If you can bear to tear yourself away from the excellent helm and inspect the rest of the cockpit, you will discover that even in its ‘standard’ format, the XRS 37 remains one of the most bespoke feeling boats around. Even behind the scenes, at the back of the dash and beneath the engine lid, the details are obsessively ordered and lavishly executed. It might sound like overkill, but as Jeff explains, this almost neurotic fastidiousness is about much more than simply neatening up the aesthetics; it’s about building a boat to the same rigorous standards as the original race machines that define the company’s heritage. It is no surprise then that, wherever you look (from the matt silver hull to the teak trim, the sumptuous leaning posts, the Alcantara cabin lining, the bulbous air intakes and the curved steel cleats recessed neatly into their molded housings), everything is a pleasure to see, to feel and to use.

Pristine Performance
As you nestle into position and put the power down, you quickly discover why the XRS 37 has amassed so many fans. The combined 860hp from those high-output, big-block 8.2-litre engines translates into huge, gratifying surges of thrust and while her helm responses are very quick-witted, she is also peculiarly easy to drive fast. Certainly, if you keep her trimmed in too far, there is a tendency for the acute bow angles to carve at water shapes and steer by the nose – but if you give her about half trim, the bow lifts a few degrees, the waterline shifts way back and the hull plays a very potent game, with the slippery aft planing surfaces charging through a seascape sliced apart by the ferocious forward quarters of that race-ready hull. Throw her around and, despite the venerable heritage of this marque, she is again very happy to oblige. As you bank her over, you get lovely stable heel and endless reserves of grip and as you exit the turn and push on with more throttle and trim, you are greeted with a great keenness to run high, flat and fast.

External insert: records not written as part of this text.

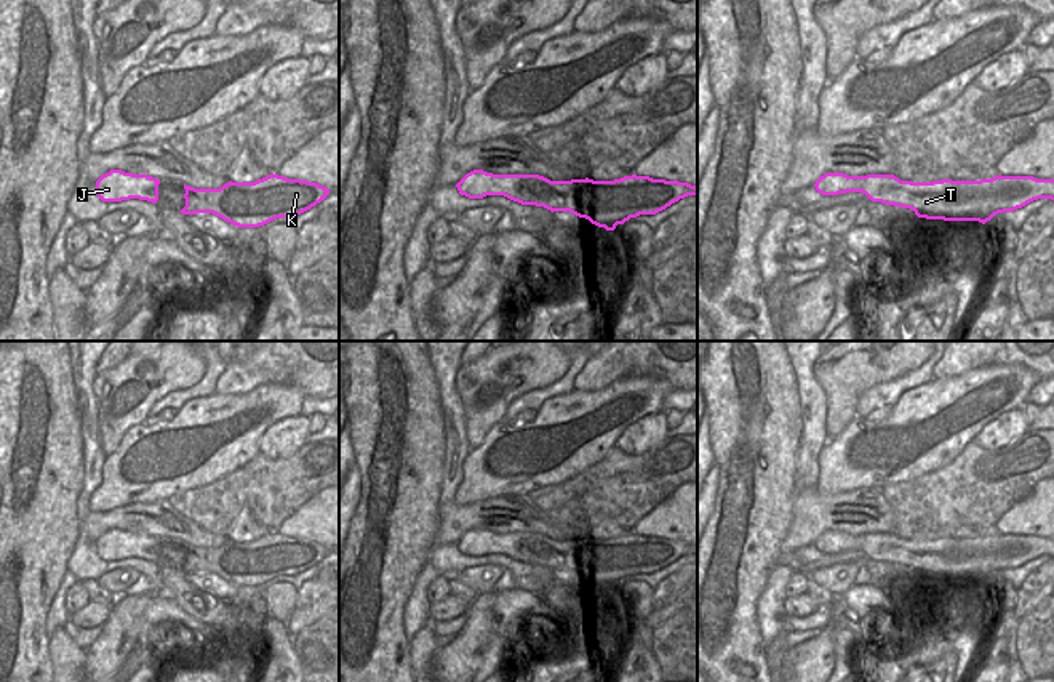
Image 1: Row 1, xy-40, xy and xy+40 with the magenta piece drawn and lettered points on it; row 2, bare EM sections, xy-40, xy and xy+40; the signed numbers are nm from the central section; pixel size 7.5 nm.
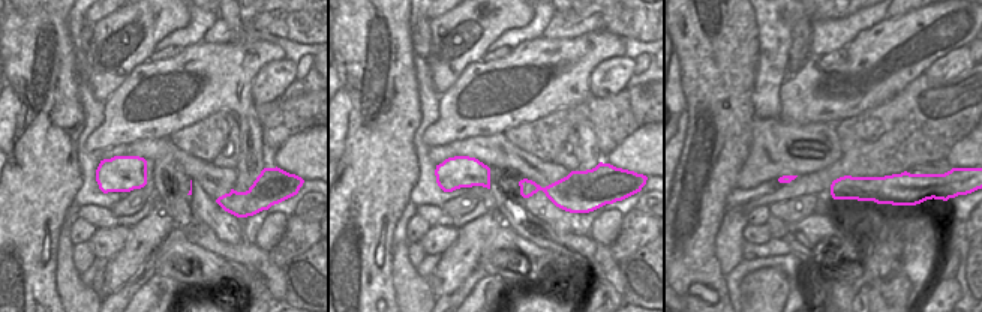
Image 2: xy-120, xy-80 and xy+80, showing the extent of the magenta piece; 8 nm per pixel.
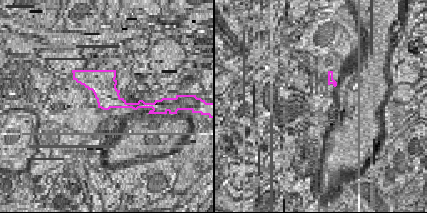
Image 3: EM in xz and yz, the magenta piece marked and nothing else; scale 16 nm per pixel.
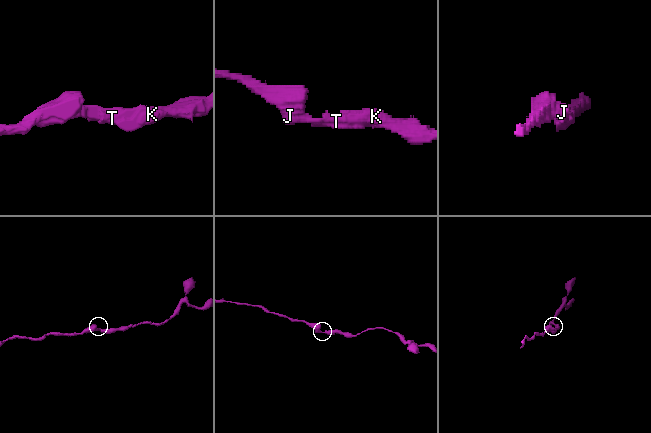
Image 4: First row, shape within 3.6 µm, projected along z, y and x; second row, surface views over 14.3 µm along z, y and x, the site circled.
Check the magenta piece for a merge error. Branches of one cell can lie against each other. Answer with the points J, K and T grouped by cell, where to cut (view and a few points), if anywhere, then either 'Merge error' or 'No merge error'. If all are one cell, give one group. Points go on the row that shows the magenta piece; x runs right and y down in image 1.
Groups: J K T. No split. No merge error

As we charge hard into a head sea, the Hunton gets even better, with a disdainfully unflustered performance that sees vast distances disappearing behind you without the slightest hint of discomfort. Those clean, sharp hull moldings shed

the water with tremendous efficiency and all the while, you stand cocooned in the happy embrace of your leaning post, turning at pace, thundering through a seascape at 50 knots and marveling at just how soft and ingratiating a well-trimmed Hunton can be.

Verdict
There are plenty of very sage and grown-up reasons to love the XRS 37 – not least, the beautifully balanced hull, the excellent build quality and the obsessive attention to detail. But the real pleasure here is of an altogether less impersonal nature, because the XRS 37 is not just an entirely delightful experience; it’s also an intrinsically British one. Notwithstanding the uncomplicated potency of the boat’s profile, its aesthetics are self-effacing and modest; its design flourishes are restrained; and its enormous dynamic ability is not advertised with loud graphics or glittering gimimickry but with subtle suggestions born out of practical purpose rather than showroom appeal. Yes, if you were to consider the matter objectively, you would say this is a great boat with a small cabin and a couple of features the builders might want to tweak. But this is not an objective experience. This is a Hunton, coursing through with race DNA and sprinkled with the magical artisan pixie dust of the marque’s enduring appeal. Certainly, it is fast, expensive and unashamedly high-end, but if ever there was a boat that could make the alternatives feel like false economy, the XRS 37 is it.